Der aus Bochum stammende Immobilienkonzern Vonovia plant seit einigen Wochen die Umsetzung der Übernahme von Deutsche Wohnen. Damit die Summe für die Übernahme aufgebracht werden kann, setzt Vonovia eine Bezugsrechtskapitalerhöhung um, bei der etwa acht Milliarden Euro generiert werden sollen. Diese sorgte zunächst für einen fallenden Kurs, der sich inzwischen jedoch wieder zu erholen scheint.

Die Bezugsrechtskapitalerhöhung beinhaltet dabei etwa 201 Millionen Stückaktien, die am Ende dazu genutzt werden, um Teile eines Kredites zu tilgen, der aufgenommen wurde, um die Übernahme von Deutsche Wohnen möglich zu machen. Dies vermeldete das Unternehmen kürzlich direkt aus Bochum. Anleger, die das mittelbare Bezugsrecht in Anspruch nehmen möchten, die sollten beachten, dass dies bei zwanzig vorhandenen Papieren auf sieben neue Papiere möglich ist. Der dabei entstehende Bezugspreis liegt bei jeweils vierzig Euro.

Der dabei entstandene Abschlag soll bei 22,5 Prozent liegen und dies auf den dazugehörigen TERP, auch bekannt unter theoretical ex-rights price, wie der Immobilienkonzern verkündete. Die Bezugsrechte scheinen dabei regen Zuspruch zu finden. Nicht nur ein paar Banken sprachen sich verbindlich dazu aus, die Bezugsrechte in Anspruch zu nehmen, sondern auch einige Fonds, die unter der Verwaltung von APG Asset stehen.

Ganze neunzehn Milliarden Euro werden für die Übernahme benötigt

Für die gesamte Übernahme von Deutsche Wohnen soll eine Summe von neunzehn Milliarden Euro nötig sein. Doch die Investition soll sich lohnen. Am Ende soll ein Immobilienkonzern mit etwa 568.000 Wohnungen entstehen und damit einer starken Position am Immobilienmarkt. Derzeit werden von der Norges Bank etwa 11,1 Prozent an dem Unternehmen gehalten, mit Bezug auf das Grundkapital. Die APG soll hier derzeit um die vier Prozent halten.

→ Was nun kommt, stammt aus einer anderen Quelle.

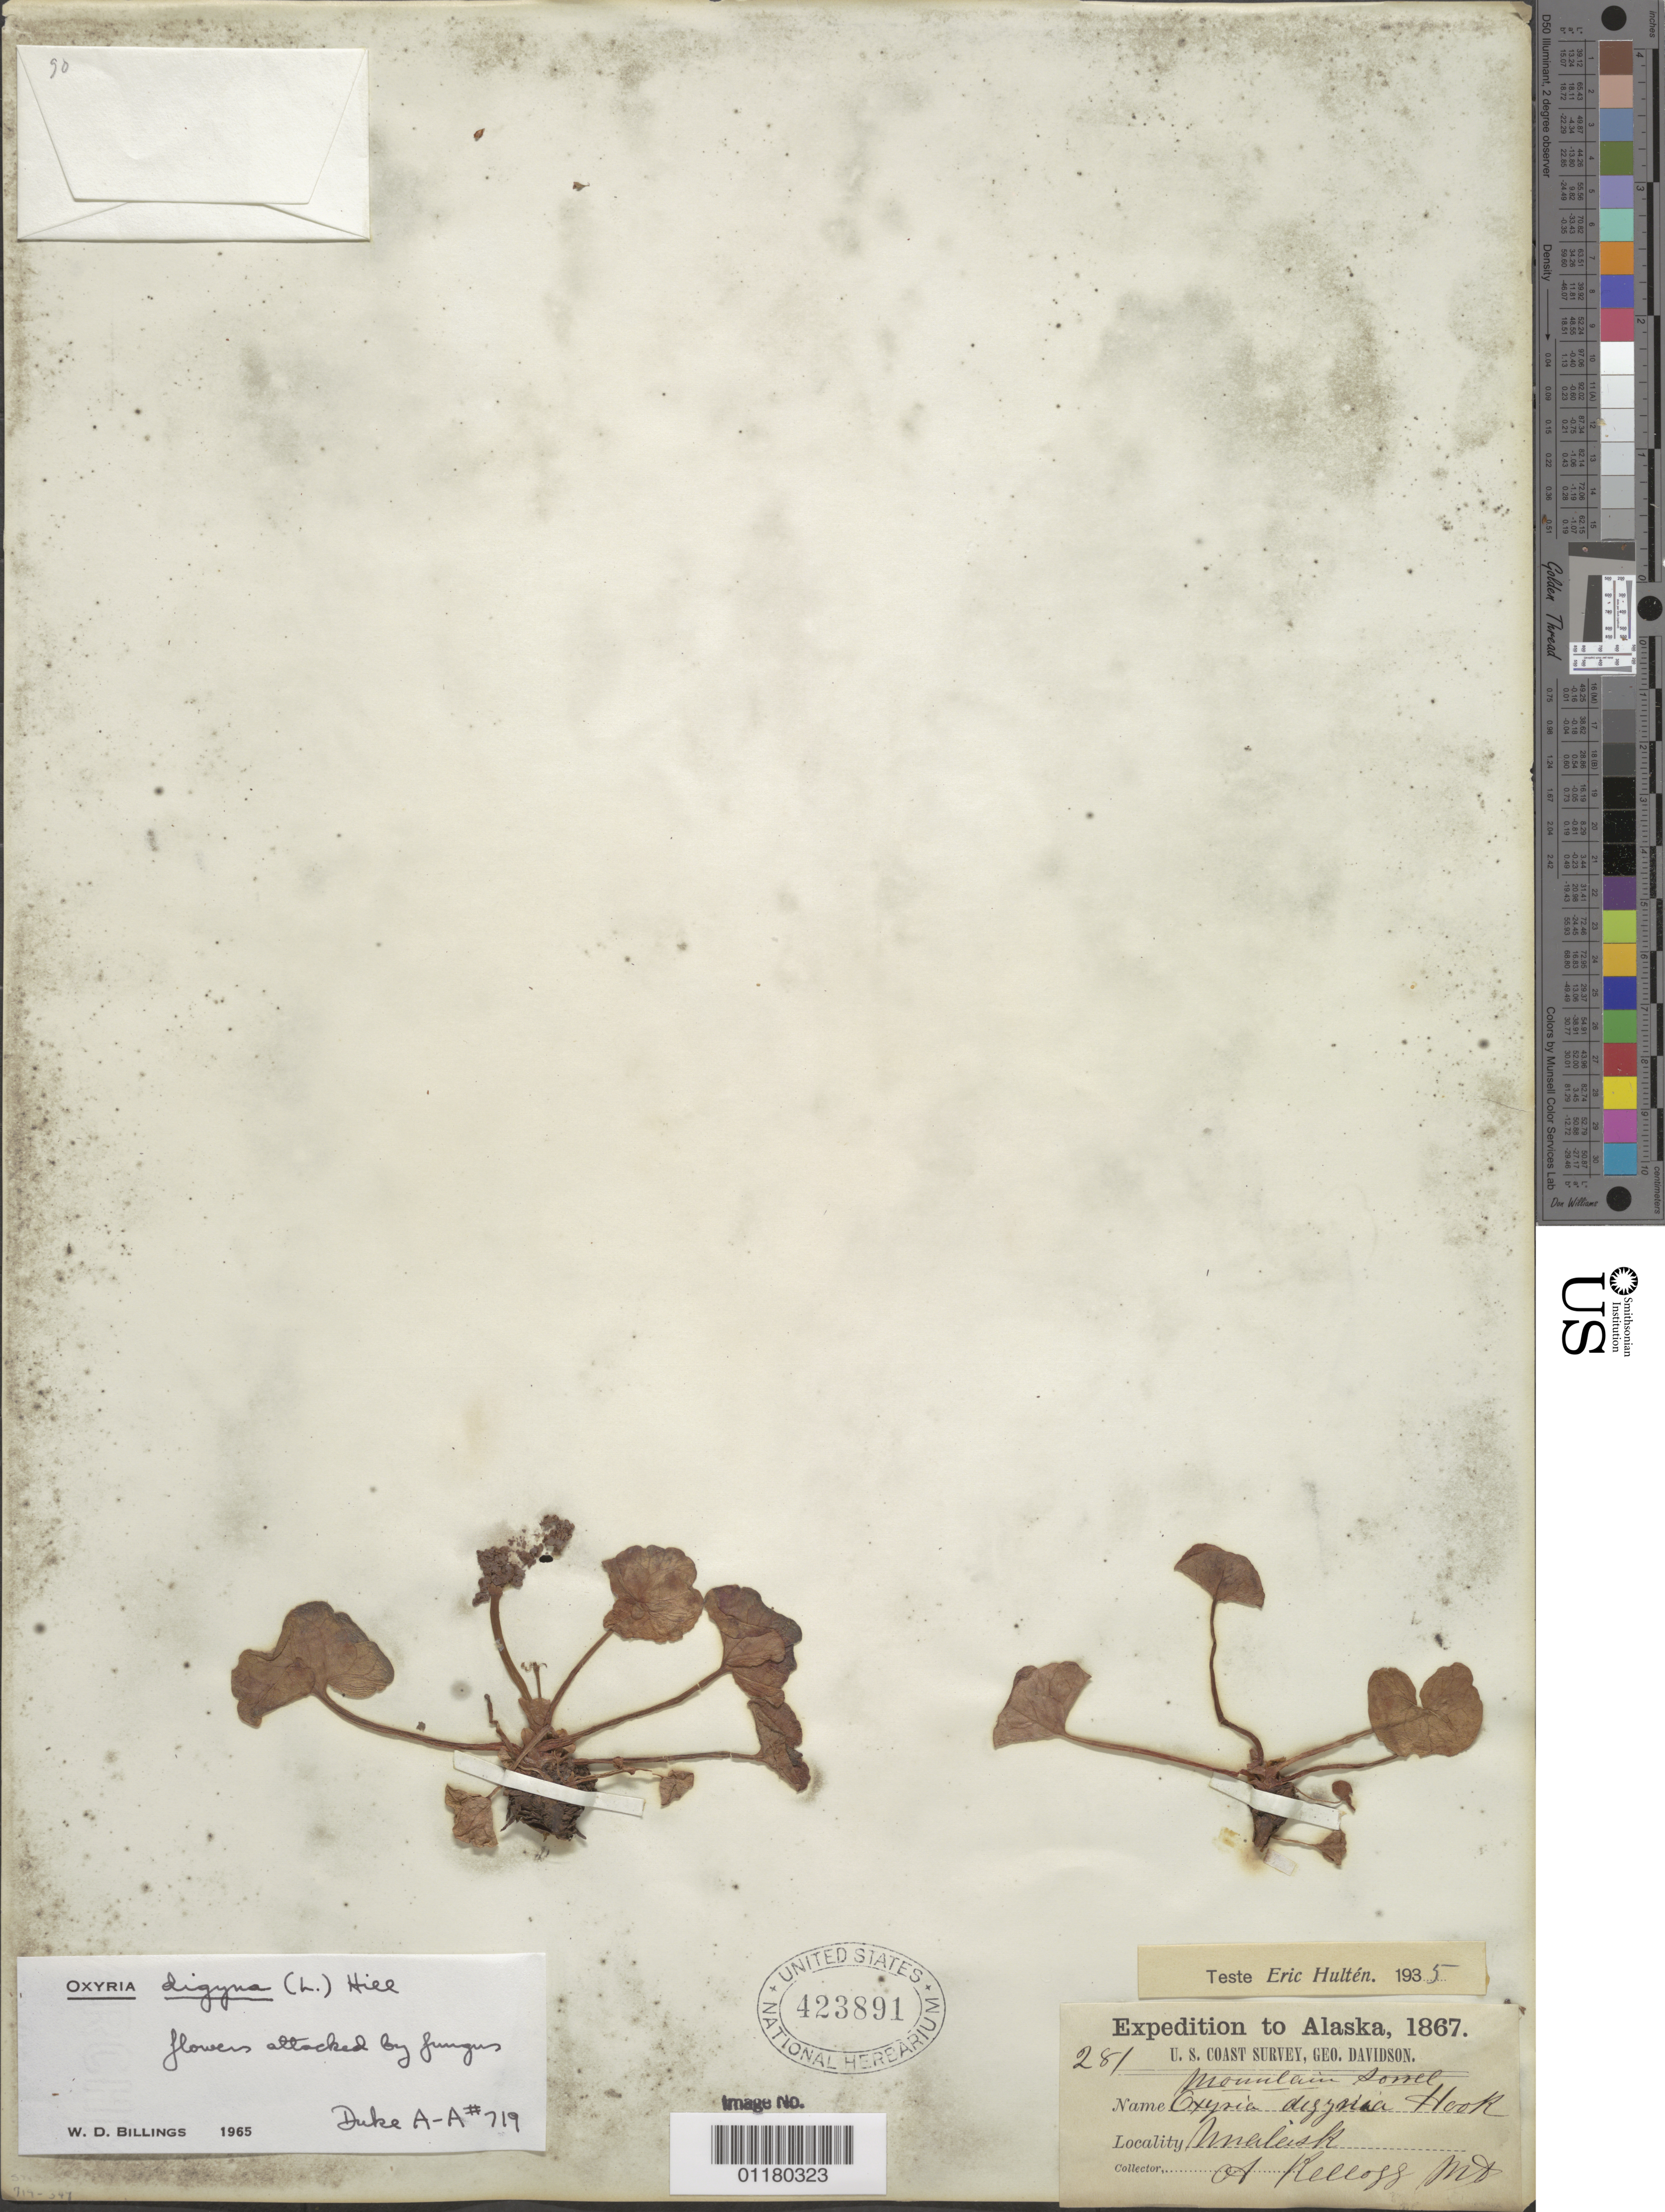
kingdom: Plantae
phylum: Tracheophyta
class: Magnoliopsida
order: Caryophyllales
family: Polygonaceae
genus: Oxyria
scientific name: Oxyria digyna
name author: (L.) Hill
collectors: A. Kellogg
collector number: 281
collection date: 1867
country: United States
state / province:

Experten gehen davon aus, dass es zu einer Verringerung im Kurs kommen wird, wenn die Bezugsrechte über die Börse getradet werden können. Zum jetzigen Zeitpunkt wird davon ausgegangen, dass Anleger für je ein Bezugsrecht um die vier Euro aufbringen müssen. Am Ende soll die Kapitalerhöhung, laut Experten, für die Anleger trotz zwischenzeitlichen Schwankungen eine Art Nullsummenspiel werden.

Anleger, die nach Alternativen suchen, die Aktie von Vonovia zu handeln, die können bei Online-Brokern fündig werden. Diese bieten auf Werte wie Aktien oder auch Rohstoffen und oftmals auch Kryptowährungen den Handel mit CFDs an und diese bieten einige Vorteile, wie zum Beispiel einen kurzfristigen und flexiblen Handel.

Fazit: Kapitalerhöhung könnte sich am Ende für Anleger auszahlen

Die umgesetzte Kapitalerhöhung, zur Finanzierung der Übernahme von Deutsche Wohnen, könnte sich am Ende für Anleger von Vonovia auszahlen. Mit der Übernahme entsteht ein Immobilienkonzern mit etwa 568.000 Wohnungen, der eine gute Stellung am Markt einnehmen könnte. Trotz dessen sollten Anleger achtsam sein und eine Investition gut überlegt tätigen. Anleger, die gerne flexibel bleiben, die können die Aktie auch über CFDs bei Online-Broker handeln.